Os textos procedentes dos primeiros séculos de Idade Média
testemunham a existência, entre as "massas rústicas" do Ocidente Europeu, de
cultos e crenças associados a sistemas religiosos anteriores à expansão cristã.
Mas esses cultos e crenças – uma infinidade de tradições étnicas, de elementos disformes
tomados de antigas tradições folclóricas que o processo de cristianização não
logrou eliminar por completo – estão longe de se constituir em um sistema
religioso organizado, em um paganismo estruturado em torno de deuses, doutrina,
com seus adeptos e sua hierarquia clerical:
O [paganismo] era há muito tempo um espelho partido, um
universo rompido. Certamente subsistiu em nomes deformados de divindades e sob
a forma de mentalidades e de comportamentos mágicos, mas sem panteão um pouco
organizado que fosse, nem sacerdotes (ou sacerdotisas), nem corpo de doutrina.

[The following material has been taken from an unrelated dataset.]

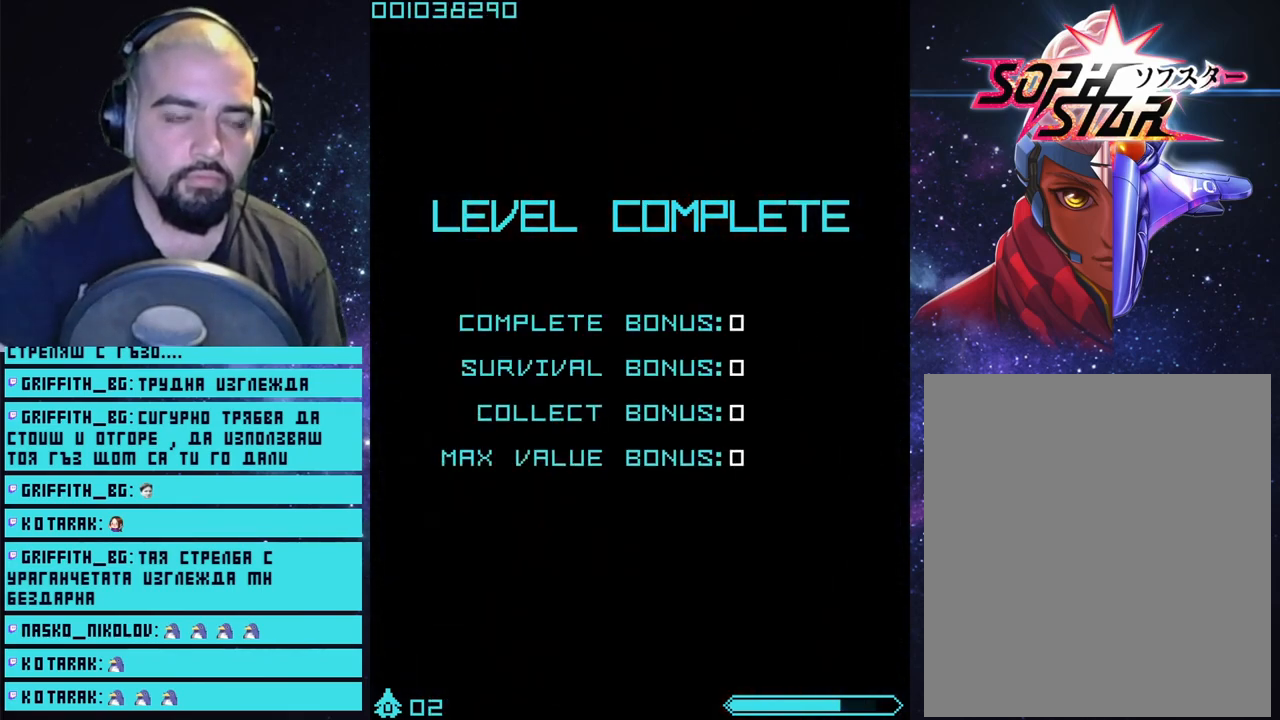
{"buttons": ["CROSS"], "left_stick": "center", "right_stick": "center", "events": []}
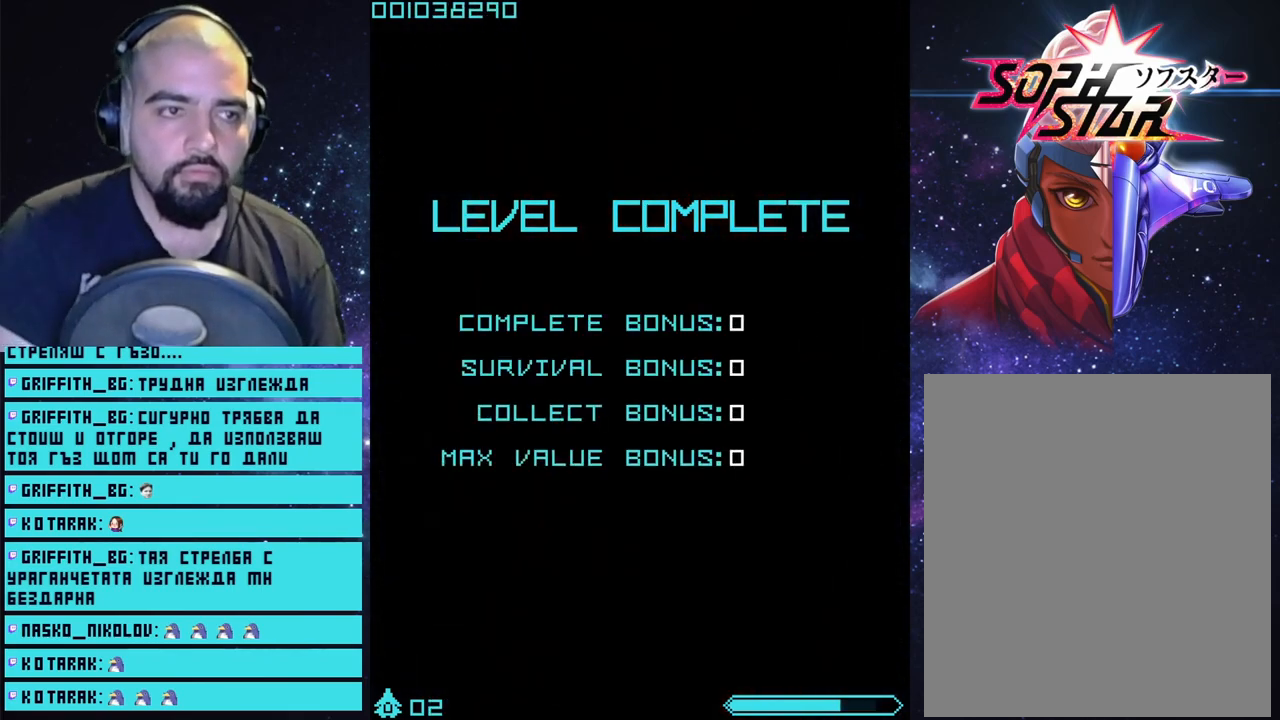
{"buttons": ["CROSS"], "left_stick": "center", "right_stick": "center", "events": []}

Era talvez vivido, mas não era pensado nem desejado [...]. Sobrevivência de um
politeísmo de fato e restos das religiões antigas nem por isso significam
cultos coerentes de fertilidade, manutenção de um paganismo consciente de si
mesmo, organizações clandestinas de liturgias e sobretudo anti-cristãs
(DELUMEAU, 1989, p. 373).
Amplamente combatidas pela instituição eclesiástica, as
crenças e as formas variadas de culto que ―o cristianismo dissimulou mais do
que suprimiu‖ (DELUMEAU, 1973, p. 202) foram submetidas, ao longo da Idade
Média, a um inexorável processo de assimilação ao cristianismo oficial, ou pelo
menos de reinterpretação à luz dos seus dogmas. Como salienta Eliade:
Após a sua conversão, mesmo superficial, as inúmeras
tradições étnicas e religiosas, bem como as mitologias locais, foram
homologadas, isto é, incorporadas na mesma ―história santa‖ e expressas na
mesma linguagem, a da fé e da mitologia cristãs [...]. As mesmas formas e
variantes do legado pagão foram sistematizadas num mesmo corpus mítico ritual
externamente cristianizado (ELIADE, 1984, p. 253).
Essa incorporação das formas e variantes do legado pagão ao
sistema mítico-ritual do cristianismo efetivou-se com a colaboração dos setores
laicos da população e, em especial, das massas agrárias, cada vez mais
propensas a se reconhecerem como cristãs.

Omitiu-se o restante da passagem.